== TEXT FOR ANALYSIS ==
= = = = = = =

Stories from the landscape

Baviaanskloof Part III: The untold challenge of regenerative farming

Although the essential oil project we helped kickstart in the Baviaanskloof has transformed agriculture for a community of farmers there, it has failed to translate into significant income. Today, the farmers in the Baviaanskloof are still struggling.

By Thekla Teunis edited by Hailey Gaunt

26 November 2020

Blog artwork

Turning a field from fallow to productive is different from turning a profit. Although farming in the Baviaanskloof has come a long way, business is flagging.
Photo by Gareth Hubbard

This is the final story in the Baviaanskloof blog series, where we take one last look at a group of farmers who began to embrace regenerative agriculture techniques, trading fields of lucerne and grazing goats for regenerative rosemary and lavandin crops. In our first post, we examined the complexity of finding the right crop alternatives for the soil and the farmers; in the second, we unpacked the mistakes we made in the transition. In this last story, we delve into the difficulty of bringing products to markets at a fair price for producers. We hope to share what we’ve learned, our mistakes and insights, so we can begin to shift toward a food system that works better for people and landscapes.

= = = = = = =

== DATA ==
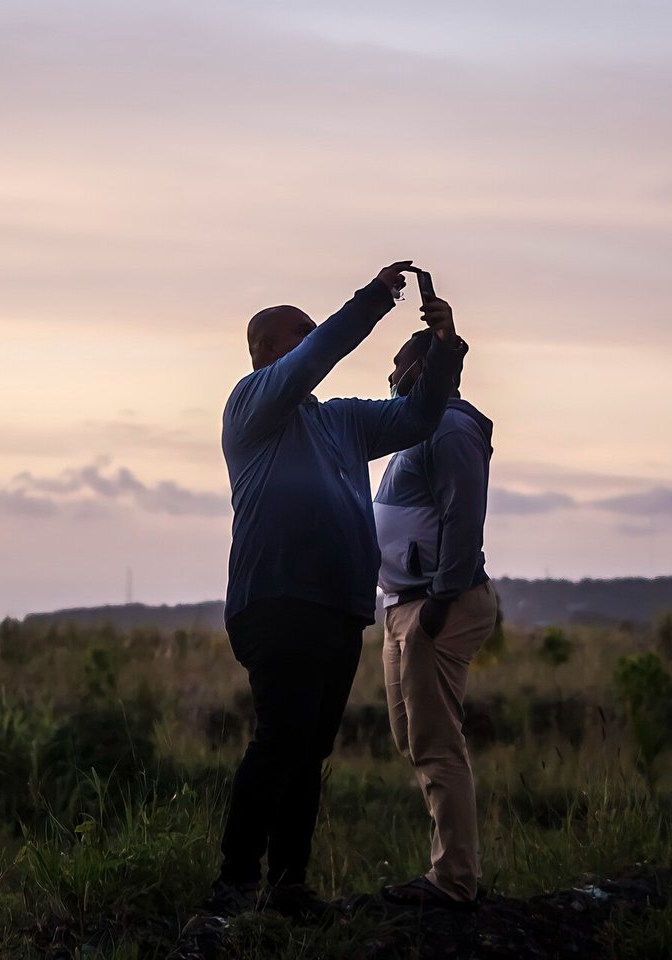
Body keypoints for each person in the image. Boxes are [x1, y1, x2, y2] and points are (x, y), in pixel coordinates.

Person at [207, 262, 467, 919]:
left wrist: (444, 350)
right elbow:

= = = = = = =

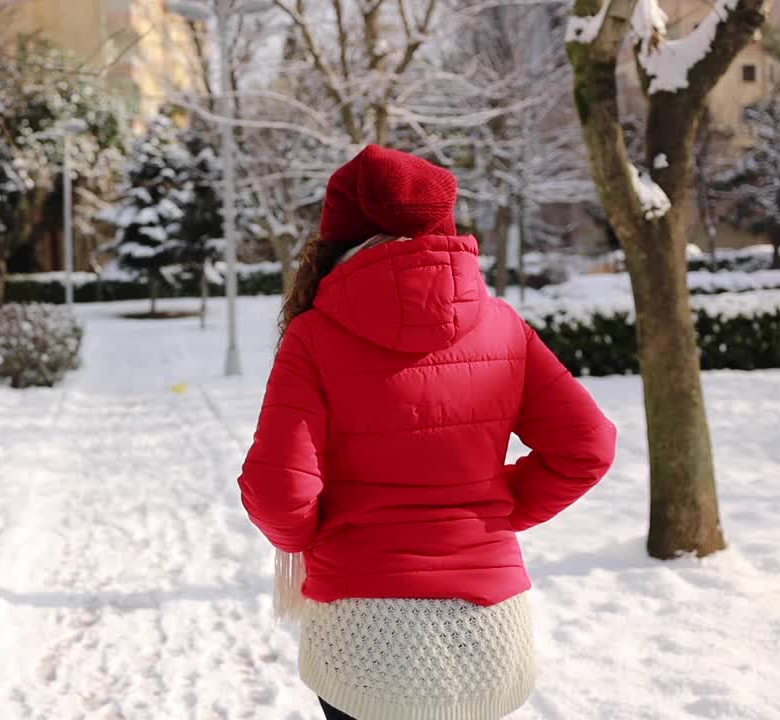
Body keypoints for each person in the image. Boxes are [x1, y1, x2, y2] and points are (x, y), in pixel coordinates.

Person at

= = = = = = =

== WHAT TO DO ==
1 - List every person named in the Baviaanskloof article.
2 - Retype the Baviaanskloof article from "26 November 2020" to "business is flagging.".
The rows above come from a source unrelated to the Baviaanskloof article.

== ANSWERS BY ITEM ==
1 - Thekla Teunis, Hailey Gaunt, Gareth Hubbard

2 -
26 November 2020

Blog artwork

Turning a field from fallow to productive is different from turning a profit. Although farming in the Baviaanskloof has come a long way, business is flagging.